The door in the building the gangers had been besieging opened up and Dakota and two others sprinted out of it, running in her direction. Spinning around, she dropped to a knee and popped open the canopy of her suit.

Dakota and her friends ran around the front, taking shelter behind her suit’s bulk.
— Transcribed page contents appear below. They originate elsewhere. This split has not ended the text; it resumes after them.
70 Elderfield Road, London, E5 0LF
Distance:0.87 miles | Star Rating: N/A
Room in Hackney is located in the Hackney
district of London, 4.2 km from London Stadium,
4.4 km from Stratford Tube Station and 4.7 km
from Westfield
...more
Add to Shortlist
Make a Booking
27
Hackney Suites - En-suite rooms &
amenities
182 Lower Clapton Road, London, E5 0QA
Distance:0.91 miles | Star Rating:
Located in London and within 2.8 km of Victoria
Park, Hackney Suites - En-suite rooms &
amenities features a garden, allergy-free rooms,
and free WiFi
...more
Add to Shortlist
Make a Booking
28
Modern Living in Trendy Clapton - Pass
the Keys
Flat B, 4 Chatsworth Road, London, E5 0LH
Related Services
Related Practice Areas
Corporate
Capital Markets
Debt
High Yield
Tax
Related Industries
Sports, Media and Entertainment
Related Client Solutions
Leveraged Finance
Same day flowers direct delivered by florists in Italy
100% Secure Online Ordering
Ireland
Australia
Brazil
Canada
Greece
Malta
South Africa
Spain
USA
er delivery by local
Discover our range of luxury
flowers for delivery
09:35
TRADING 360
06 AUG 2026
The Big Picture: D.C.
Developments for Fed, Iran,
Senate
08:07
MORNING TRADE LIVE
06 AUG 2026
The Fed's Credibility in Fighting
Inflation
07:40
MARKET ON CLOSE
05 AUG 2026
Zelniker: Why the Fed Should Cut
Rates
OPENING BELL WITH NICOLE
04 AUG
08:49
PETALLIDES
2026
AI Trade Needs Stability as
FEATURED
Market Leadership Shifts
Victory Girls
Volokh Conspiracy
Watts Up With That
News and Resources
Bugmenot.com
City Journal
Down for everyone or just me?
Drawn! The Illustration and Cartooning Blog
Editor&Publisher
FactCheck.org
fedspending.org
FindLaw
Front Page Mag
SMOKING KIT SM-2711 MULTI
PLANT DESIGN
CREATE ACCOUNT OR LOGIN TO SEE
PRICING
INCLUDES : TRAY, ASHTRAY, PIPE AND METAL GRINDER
“Damn it’s good to see you,” Dakota gasped, bending over as she tried to catch her breath. “Things were a bit hairy.”

“Take a swig and form your own suit, we’re leaving,” Mai handed each of the Chosen a bottle of bio-mass boost, taking them back once they’d had their fill. She couldn’t tell if she was relieved that they were alive, or utterly livid at the risk her friend had taken.

Both, I’m fucking both, she thought, fighting back tears and the urge to scream at them for their stupidity.

“Is that all of you?”

Dakota had the grace to look ashamed as she scuffed the ground with her toe.

“No, we’ve lost Red. Can’t get hold of her and no knowing where she's gone.”

Mai pounded the side of her mecha, lips pinched tight so that she didn’t say something they’d all regret.

“Suit up, we’re heading home. If we need to, we’ll come back and rescue her. For now, let’s get out of this shit show you’ve caused.”

As the other three formed their own suits, Mai sent a tight-beam to her Knights, commanding them to withdraw. Leaving a burning street littered with the bodies of locals and outsiders alike, the rebels headed back to base.